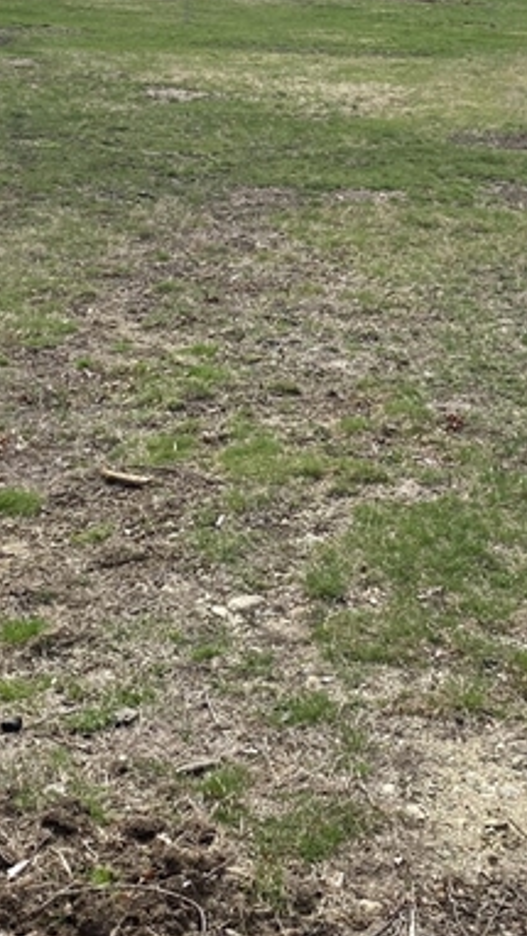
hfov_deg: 21.1
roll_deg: -1.8
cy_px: 238
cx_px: 228
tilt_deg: -12.1
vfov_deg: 35.8
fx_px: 1415
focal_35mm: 57
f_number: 1.8
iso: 32
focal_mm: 4.25
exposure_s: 1/3497
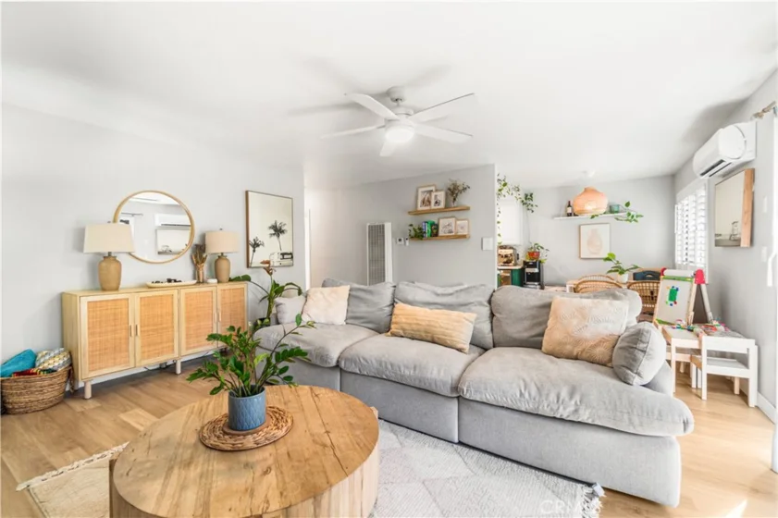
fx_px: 324
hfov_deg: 100.4
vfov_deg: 77.3
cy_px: 259
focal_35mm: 15
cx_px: 389
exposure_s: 1/1.67
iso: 100
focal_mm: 10
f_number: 6.3
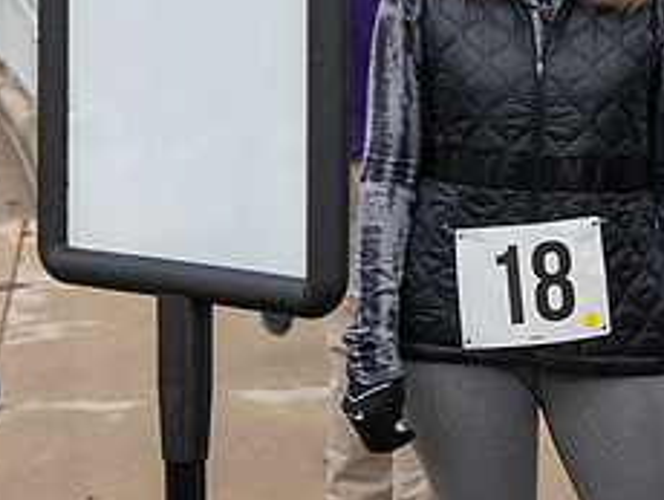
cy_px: 25
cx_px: 699
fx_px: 1863
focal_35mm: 97
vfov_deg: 15.1
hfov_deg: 19.5
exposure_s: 1/320
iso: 400
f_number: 5
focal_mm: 40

....................

▸ **Instructions for the task**:
Reprint the whole listing above exactly, taking out the pictures.

▸ **Exercise result**:
hfov_deg: 21.1
roll_deg: -1.8
cy_px: 238
cx_px: 228
tilt_deg: -12.1
vfov_deg: 35.8
fx_px: 1415
focal_35mm: 57
f_number: 1.8
iso: 32
focal_mm: 4.25
exposure_s: 1/3497
fx_px: 324
hfov_deg: 100.4
vfov_deg: 77.3
cy_px: 259
focal_35mm: 15
cx_px: 389
exposure_s: 1/1.67
iso: 100
focal_mm: 10
f_number: 6.3
cy_px: 25
cx_px: 699
fx_px: 1863
focal_35mm: 97
vfov_deg: 15.1
hfov_deg: 19.5
exposure_s: 1/320
iso: 400
f_number: 5
focal_mm: 40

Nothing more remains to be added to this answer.